Marcelo Silva Fuentes (1973) is a Chilean artist who works in areas as design, photography, illustration, painting, animation, videography and music. 
He grew up in Valparaiso, a city which, in some way, sparked his early interest in drawing and inspired his first photographs. Influenced by his mother (who had a discrete career as a singer in the 60`) Marcelo geted involved into the music scene in the middle 90´.
He received his academic degree as industrial designer in the University of Valparaiso in 1996 and moves to southern Chile to establish "Klee®" the visual communications studio that he owns, until today, with his wife the designer Pilar Ocampo.
In 2005 under the name of "Emesilva" he publish his first solo album "Home Sweet Home". In 2006 obtains an honorable mention in the Lucie Awards in Los Angeles, California. In 2009 obtains the first place in the industrial category of the International Photography Awards in New York .
In addition to working as creative director of his own agency, he has worked as a professor in the design school of the UST and as an advisor in research projects at the ULA. In 2012, he moves to live in Easter Island for one year.  Deeply moved by the harsh tales of an almost extinct ethnic group, Rapa Nui marks the start of his interest in the native peoples who inhabited the chilean pre-hispanic territory. "The Navel of the World" was his first project about this issue.
In 2014 he participate in the shooting of the documentary film "Te Kuhane O Te Tupuna"  (The Spirit of the Ancestors)”, a deep glance into the situation of Rapa Nui culture and the hundreds of artistic and ceremonial pieces (including some human remains) keeped by the Musee du Quai Branly in Paris and the British Museum in London. That year he also worked in "Shakinguen" a photographic series about williche artisans who continue using ancestral techniques in their creations in a indigenous reservation in the south of Chile.
In 2015 attended classes in lighting in the EAF (Argentine School of Photography). 
Marcelo works continuously photographing different
ethnic groups through Chile, but along the time he has been extending that idea to other countries, making portraits as well shooting life routines in places as  Indonesia, Thailand and Cambodia. 

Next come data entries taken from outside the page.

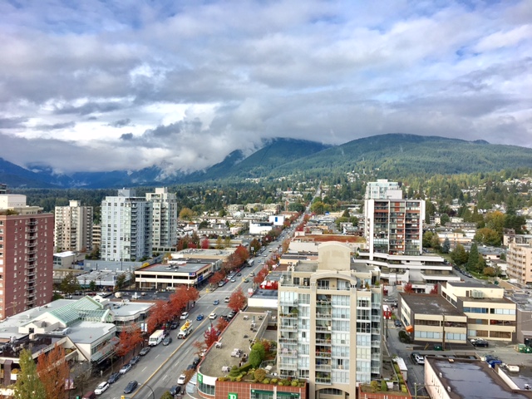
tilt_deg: -0.6
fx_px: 446
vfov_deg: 48.2
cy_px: 200
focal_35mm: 29
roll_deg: -1.7
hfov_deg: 61.7
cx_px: 266
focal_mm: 4.15
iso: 25
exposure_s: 1/1241
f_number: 2.2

 In 2019 began the short film series titled "My Window Time", a static camera recording a time lapses in a super wide angle from his studio window for a whole year. In 2020 his nanofilm "Karma" is part of the official selection in the "Berlin Flash Film Festival", the same year his short documentary "Linemen" gets the Silver Award in the "Spotlight Documentary Film Award" .  In 2023 his photography "17 and a half monks" awarded an Honorable Mention in the 2023 edition of the International Photography Awards.